** Document passage follows **

# How to get source for kernel, world to match currently running kernel?



## Time2IPL (Mar 2, 2010)

Apologies in advance for this question; I have a feeling that I'm probably missing something or ??? here.

I'm currently running 8.0-RELEASE-p2, which I installed from the 8.0-RELEASE DVD, and have been keeping up to date with freebsd-update (I've been keeping my ports current w portsnap). Everything seems to be working fine.

However, it occurred to me yesterday when I went to build the kernel and "world" that I have no idea whether the sources in /usr/bin, /usr/lib, etc. match the currently running kernel, etc. - does "freebsd-update" keep those in sync? or are they the same as they were when I first installed the system?

I read through the handbook, etc., but I'm just not getting how to determine whether the sources I have are current and/or download ones that match a given release and patchlevel.

Thanks
Larry


----------



## DutchDaemon (Mar 3, 2010)

Why on earth would you build the world and kernel when you're using freebsd-update? The whole point of freebsd-update is *not* having to build the world and kernel, and just installing binary updates to world and kernel.

If you want to build everything yourself, just use csup(8) and track -RELEASE or -STABLE. Now you're just doing it twice.


----------



## adamk (Mar 3, 2010)

Also, you seem to have a funny idea of "sources".  The source code is kept in /usr/src.  /usr/bin contains binaries and /usr/lib contains libraries, both are compiled from source.

Adam


----------



## DutchDaemon (Mar 3, 2010)

And to be more concise: if you instruct freebsd-update (through freebsd-update.conf) to sync 'src', _the source tree in /usr/src will be the same source tree that built the binaries freebsd-update is installing_. Building and installing it all over again will keep your room warmer, but not add any value to the operating system.


----------



## Time2IPL (Mar 3, 2010)

I had a feeling there was a better way to ask this...



			
				DutchDaemon said:
			
		

> Why on earth would you build the world and kernel when you're using freebsd-update? ...



They're two separate machines. I'm trying to bring an old device driver up to date and before I started doing anything I wanted to make sure I was running the exact same kernel, etc., on both machines. Only with one built from sources and one not.



			
				Adam said:
			
		

> Also, you seem to have a funny idea of "sources". The source code is kept in /usr/src. /usr/bin contains binaries and /usr/lib contains libraries, both are compiled from source.



Sorry for that]
... if you instruct freebsd-update (through freebsd-update.conf) to sync 'src', the source tree in /usr/src will be the same source tree that built the binaries freebsd-update is installing.
[/QUOTE]

Ah, perfect. That's exactly what I was trying to figure out and wasn't 100% on. Thanks.

At some point in the past - I don't recall whether it was with FreeBSD or another OS - I started off a similar effort with a source tree that was close to what was being released in binary form but not close enough to spare me from a lot of wasted effort. I was trying to avoid a similar mess.

- Larry


----------

** End of Document passage **

__Task item__
In the forum thread on matching kernel sources, which directory holds the source code?

** Input data follows **

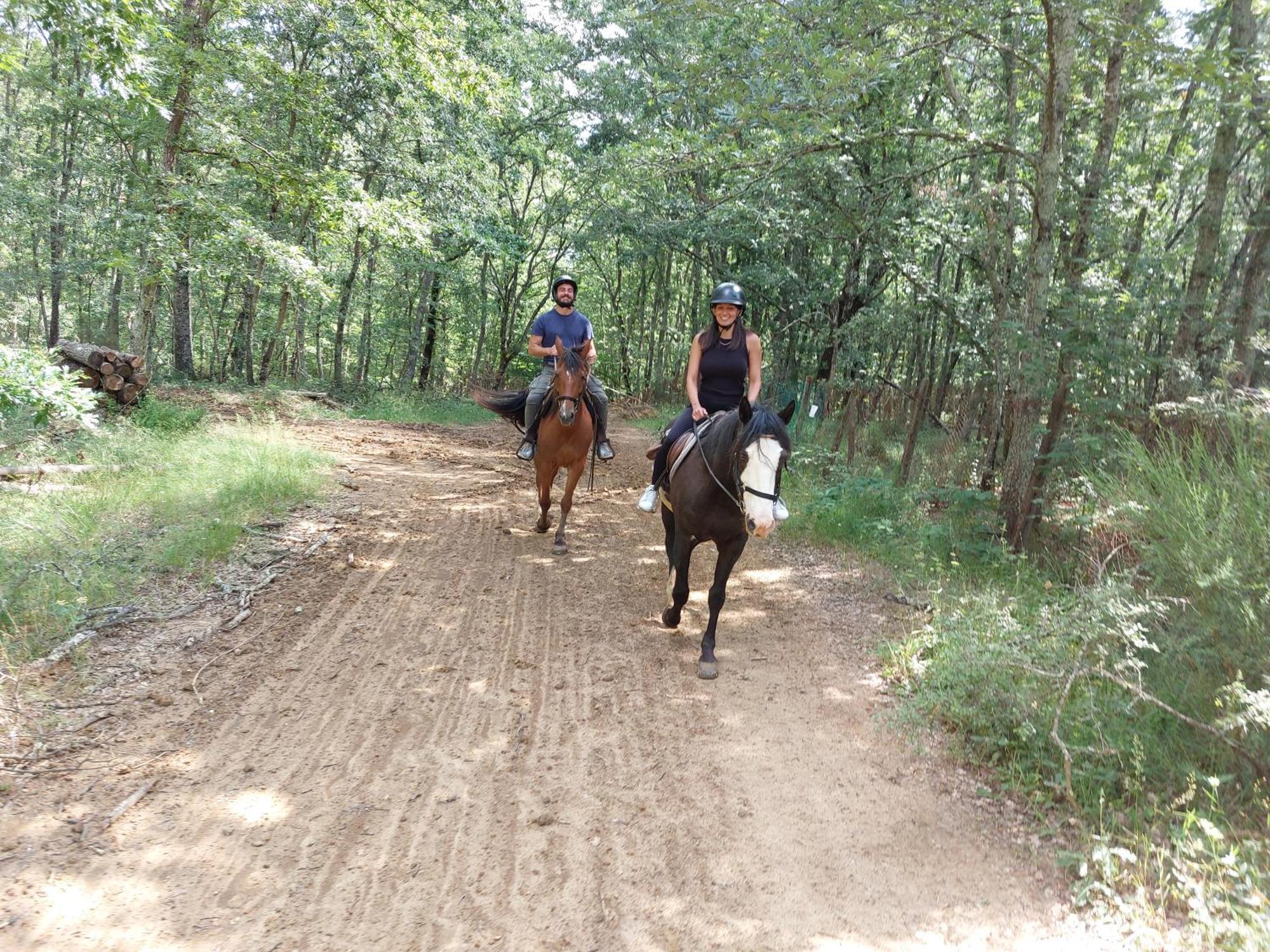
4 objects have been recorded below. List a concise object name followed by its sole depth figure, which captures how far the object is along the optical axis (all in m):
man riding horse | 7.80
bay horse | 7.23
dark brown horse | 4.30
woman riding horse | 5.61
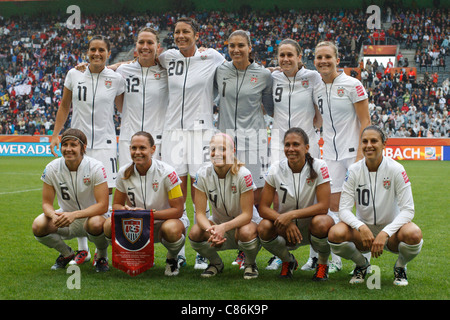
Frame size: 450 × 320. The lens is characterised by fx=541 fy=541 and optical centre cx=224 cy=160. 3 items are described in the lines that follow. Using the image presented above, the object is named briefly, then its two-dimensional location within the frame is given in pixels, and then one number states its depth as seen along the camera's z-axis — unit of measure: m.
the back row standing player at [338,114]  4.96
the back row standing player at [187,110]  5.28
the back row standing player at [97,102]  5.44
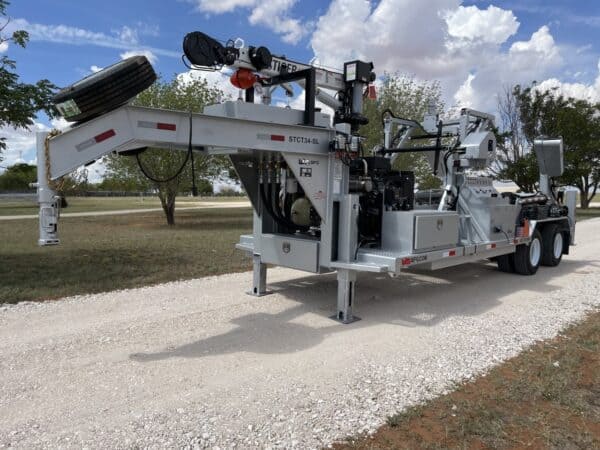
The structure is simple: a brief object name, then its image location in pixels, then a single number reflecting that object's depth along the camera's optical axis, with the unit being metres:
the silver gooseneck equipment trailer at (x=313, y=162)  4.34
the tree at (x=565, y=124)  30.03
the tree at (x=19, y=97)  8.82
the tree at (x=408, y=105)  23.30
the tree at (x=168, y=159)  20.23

** End of Input data **
** Input data follows **

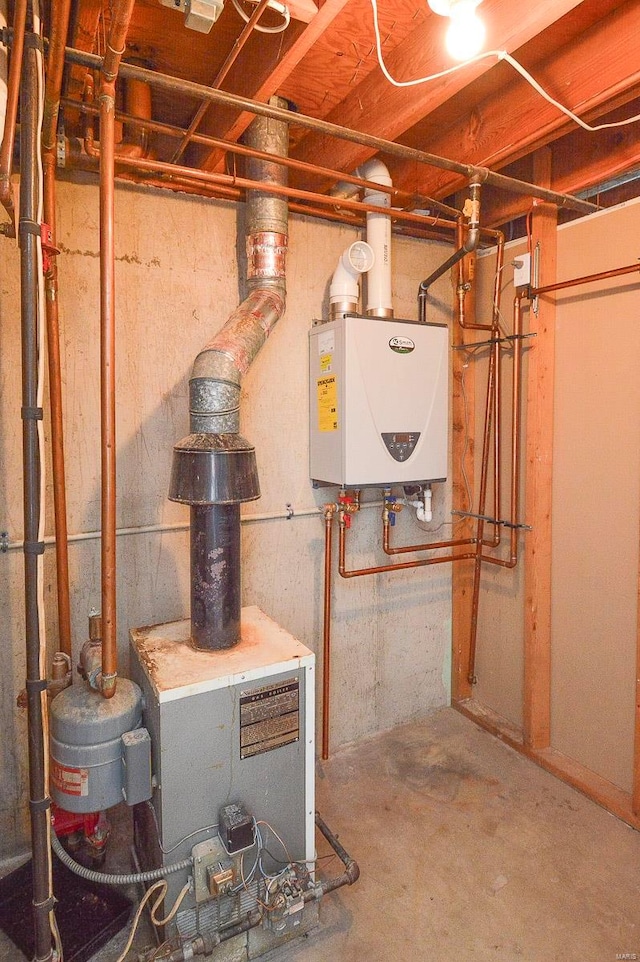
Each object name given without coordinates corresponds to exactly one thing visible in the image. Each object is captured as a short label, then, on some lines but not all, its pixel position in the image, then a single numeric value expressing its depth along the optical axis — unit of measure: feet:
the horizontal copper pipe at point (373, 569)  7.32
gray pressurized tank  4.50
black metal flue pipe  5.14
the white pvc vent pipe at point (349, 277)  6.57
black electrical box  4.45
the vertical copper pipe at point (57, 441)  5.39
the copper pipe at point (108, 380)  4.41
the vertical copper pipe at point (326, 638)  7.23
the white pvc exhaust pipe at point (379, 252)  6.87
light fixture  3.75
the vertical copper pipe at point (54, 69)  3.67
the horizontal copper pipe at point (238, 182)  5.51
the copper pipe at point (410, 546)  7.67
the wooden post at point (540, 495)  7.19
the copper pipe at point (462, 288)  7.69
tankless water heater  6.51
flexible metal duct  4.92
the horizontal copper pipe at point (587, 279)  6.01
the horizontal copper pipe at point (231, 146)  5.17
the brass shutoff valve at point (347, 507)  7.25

** End of Input data **

__Solution to this exercise__
/usr/src